La vita ci riserva delle strane sorprese ma quando questa si chiama cancro e colpisce lei, moglie e madre della famiglia, improvvisamente ti crolla il mondo addosso.
Aspettavamo una bambina, ed era l’unica possibilità che avevamo dopo aver precedentemente superato un adenocarcinoma al primo stadio. Improvvisamente un dolore. Un dolore a cui avevamo dato le ipotesi più scontate fino alla verità: una massa retroperitoneale.
Appresa la notizia fummo sommersi da un silenzio frastornante.
Decidemmo di spostarci a Roma dove nacque prematuramente la nostra secondogenita. Davanti a quella gioia misi da parte quei pensieri frustranti e tormentati, era ora di rimboccarsi le maniche… La scelta terapeutica era la chemioterapia e per questo ci spostammo all’istituto oncologico di Napoli.
Rientrati a casa seguirono però momenti difficili; sentivo il peso di dover organizzare tutte quelle cose che nella quotidianità si dividono con naturalezza.
Cercavo di sostenere mia moglie; vedeva il suo corpo cambiare giorno per giorno e sapevo che questo le faceva male nonostante lei tentasse di nasconderlo. Sorrideva e giocava con le sue bimbe ma c’era un grande sofferenza in Lei, capii che l’aiuto di cui aveva bisogno non era solo fisico, aveva bisogno del mio sostegno psicologico. Mi resi conto che potevo fare leva sull’amore che ha per le sue figlie. Nonostante la sua debolezza fisica cominciai a renderla partecipe nella loro gestione distraendola da quei brutti pensieri che l’angosciavano.
Dovevo starle accanto... La mia presenza le dava sicurezza soprattutto durante gli interminabili cicli di terapia.
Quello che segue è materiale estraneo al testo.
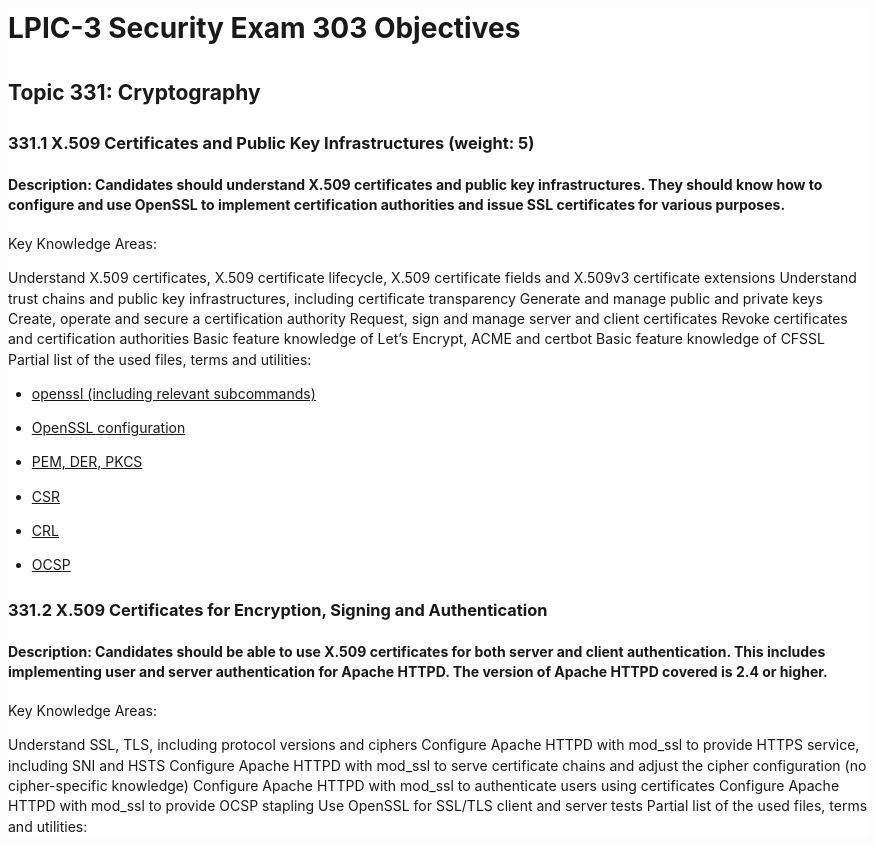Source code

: # LPIC-3 Security Exam 303 Objectives
## Topic 331: Cryptography
### 331.1 X.509 Certificates and Public Key Infrastructures (weight: 5)
#### Description:	Candidates should understand X.509 certificates and public key infrastructures. They should know how to configure and use OpenSSL to implement certification authorities and issue SSL certificates for various purposes.

Key Knowledge Areas:

Understand X.509 certificates, X.509 certificate lifecycle, X.509 certificate fields and X.509v3 certificate extensions
Understand trust chains and public key infrastructures, including certificate transparency
Generate and manage public and private keys
Create, operate and secure a certification authority
Request, sign and manage server and client certificates
Revoke certificates and certification authorities
Basic feature knowledge of Let’s Encrypt, ACME and certbot
Basic feature knowledge of CFSSL
Partial list of the used files, terms and utilities:

* [openssl (including relevant subcommands)](https://github.com/SamanKhalife/linux-Tutorial/blob/main/TXT%20FILES/File-systems-Cocepts/LPIC3-303/openssl%20(including%20relevant%20subcommands).md)

* [OpenSSL configuration](https://github.com/SamanKhalife/linux-Tutorial/blob/main/TXT%20FILES/File-systems-Cocepts/LPIC3-303/OpenSSL%20configuration.md)

* [PEM, DER, PKCS](https://github.com/SamanKhalife/linux-Tutorial/blob/main/TXT%20FILES/File-systems-Cocepts/LPIC3-303/PEM%2C%20DER%2C%20PKCS.md)

* [CSR](https://github.com/SamanKhalife/linux-Tutorial/blob/main/TXT%20FILES/File-systems-Cocepts/LPIC3-303/CSR.md)

* [CRL](https://github.com/SamanKhalife/linux-Tutorial/blob/main/TXT%20FILES/File-systems-Cocepts/LPIC3-303/CRL.md)

* [OCSP](https://github.com/SamanKhalife/linux-Tutorial/blob/main/TXT%20FILES/File-systems-Cocepts/LPIC3-303/OCSP.md)
 

### 331.2 X.509 Certificates for Encryption, Signing and Authentication 
#### Description:	Candidates should be able to use X.509 certificates for both server and client authentication. This includes implementing user and server authentication for Apache HTTPD. The version of Apache HTTPD covered is 2.4 or higher.

Key Knowledge Areas:

Understand SSL, TLS, including protocol versions and ciphers
Configure Apache HTTPD with mod_ssl to provide HTTPS service, including SNI and HSTS
Configure Apache HTTPD with mod_ssl to serve certificate chains and adjust the cipher configuration (no cipher-specific knowledge)
Configure Apache HTTPD with mod_ssl to authenticate users using certificates
Configure Apache HTTPD with mod_ssl to provide OCSP stapling
Use OpenSSL for SSL/TLS client and server tests
Partial list of the used files, terms and utilities:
L’obiettivo era rasserenarla.
Nelle uscite avvertivo gli sguardi devastanti che la facevano sprofondare nello sconforto più totale. Allora le ripetevo che era solo un momento, i capelli sarebbero ricresciuti, il viso non sarebbe stato più pallido e avrebbe avuto la forza di fare anche lunghe passeggiate.
Nonostante le mie paure, le perplessità e le incognite per il futuro la cosa che più mi interessava era starle accanto, farle capire che ce la potevamo fare e che per nessun motivo dovevamo gettare la spugna.
Sicuramente l’amore per lei e per le mie figlie mi ha dato la forza di affrontare le numerose giornate caratterizzate dall’intenso dolore che molte volte ci ostacolava. Infine, un ricovero. Ebbi paura, la malattia stava prendendo il sopravvento, la terapia non dava i risultati sperati, ma non potevo e non volevo che queste emozioni trasparissero. Imparai ad indossare una maschera per starle accanto dandole fiducia e forza e soprattutto per non trasmettere ansia e paura alle nostre figlie proteggendole dalla sofferenza di quei momenti.
Un giorno finalmente ci fu la notizia che aspettavamo: era stata arruolata in un protocollo di studio dove veniva utilizzata l’immunoterapia. Eravamo al settimo cielo e con noi anche il team di oncologi che ci segue e che non ci ha mai lasciato soli. Avevamo una nuova opportunità, una speranza. Iniziammo a vedere dei miglioramenti e io la spronavo sempre di più perché le risposte positive finalmente stavano arrivando.
A distanza di mesi stiamo riprendendo in mano la nostra vita: ogni giorno la incito a fare sempre più e spesso le dico di non scoraggiarsi perché il percorso è lento ma non impossibile. Non è semplice accettare queste patologie, ma bisogna avere il coraggio di affrontarle in tutta la loro complessità, anche se molte volte sono caduto, ho ritrovato nell’amore la forza per rialzarmi e superare quei limiti che la malattia ci impone.